Brunswick – die Braunschweiger – ist eine der traditionsreichsten deutschen Weißkohlsorten, seit dem 19. Jahrhundert im Anbau und bis heute die erste Wahl, wenn es um eines geht: richtig gutes Sauerkraut.
Was macht Brunswick besonders? Der Zuckergehalt. Die festen, blassgrünen, leicht abgeflachten Köpfe erreichen 2,5–3,5 kg und enthalten überdurchschnittlich viel Zucker – genau das braucht die Milchsäuregärung beim Fermentieren. Das Ergebnis: aromatisches, ausgewogenes Sauerkraut, wie es mit zuckerarmen Sorten kaum gelingt. Dazu kommt ein hoher Vitamingehalt, der das fertige Kraut zur Vitamin-C-Quelle für den Winter macht.

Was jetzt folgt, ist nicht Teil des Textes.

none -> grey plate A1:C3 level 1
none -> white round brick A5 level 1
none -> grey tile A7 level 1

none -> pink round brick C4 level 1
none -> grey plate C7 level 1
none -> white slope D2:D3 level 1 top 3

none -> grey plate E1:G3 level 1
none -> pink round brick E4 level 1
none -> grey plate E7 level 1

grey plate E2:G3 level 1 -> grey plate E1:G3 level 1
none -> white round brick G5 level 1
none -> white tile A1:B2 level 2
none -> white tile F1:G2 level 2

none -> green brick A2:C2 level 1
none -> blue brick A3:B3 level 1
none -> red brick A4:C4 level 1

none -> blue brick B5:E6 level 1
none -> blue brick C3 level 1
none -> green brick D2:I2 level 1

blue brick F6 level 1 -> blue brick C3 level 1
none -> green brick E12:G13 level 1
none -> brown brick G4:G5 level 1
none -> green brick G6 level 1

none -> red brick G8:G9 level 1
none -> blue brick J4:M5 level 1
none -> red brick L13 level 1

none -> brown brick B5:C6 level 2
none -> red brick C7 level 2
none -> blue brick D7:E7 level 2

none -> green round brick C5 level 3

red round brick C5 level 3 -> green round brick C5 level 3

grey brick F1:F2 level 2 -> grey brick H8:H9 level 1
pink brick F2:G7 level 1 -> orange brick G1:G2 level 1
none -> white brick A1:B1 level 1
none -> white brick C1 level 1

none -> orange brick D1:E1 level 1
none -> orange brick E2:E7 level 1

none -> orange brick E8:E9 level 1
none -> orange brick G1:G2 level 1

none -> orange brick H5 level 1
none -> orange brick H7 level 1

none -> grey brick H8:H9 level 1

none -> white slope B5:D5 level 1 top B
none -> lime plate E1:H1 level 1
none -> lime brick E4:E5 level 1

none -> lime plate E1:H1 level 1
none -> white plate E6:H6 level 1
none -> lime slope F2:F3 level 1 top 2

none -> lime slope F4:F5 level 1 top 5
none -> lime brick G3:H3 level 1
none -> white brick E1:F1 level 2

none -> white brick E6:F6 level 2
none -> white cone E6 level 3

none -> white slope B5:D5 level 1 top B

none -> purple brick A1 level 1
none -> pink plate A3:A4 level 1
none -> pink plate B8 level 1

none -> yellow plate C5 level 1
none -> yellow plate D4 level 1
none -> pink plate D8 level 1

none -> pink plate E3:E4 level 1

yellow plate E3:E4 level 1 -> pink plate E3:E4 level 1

Natürlich überzeugt die Sorte auch frisch: als Krautsalat, in Kohlrouladen oder geschmort. Der hervorragende Geschmack war der Grund, warum die Braunschweiger über Generationen weitergegeben wurde.
Als mittelspäte Sorte ist Brunswick etwa 120–130 Tage nach dem Auspflanzen erntereif. Vorkultur ab März/April, die Setzlinge bis spätestens Ende Mai ins Freiland pflanzen. Kohl ist ein Starkzehrer – nährstoffreicher Boden und gleichmäßige Wasserversorgung sind Pflicht.
Für wen eignet sich diese Sorte? Für Fermentier-Fans, Selbstversorger und alle, die eine bewährte, samenfeste Traditionssorte anbauen wollen – das Saatgut kannst du selbst gewinnen.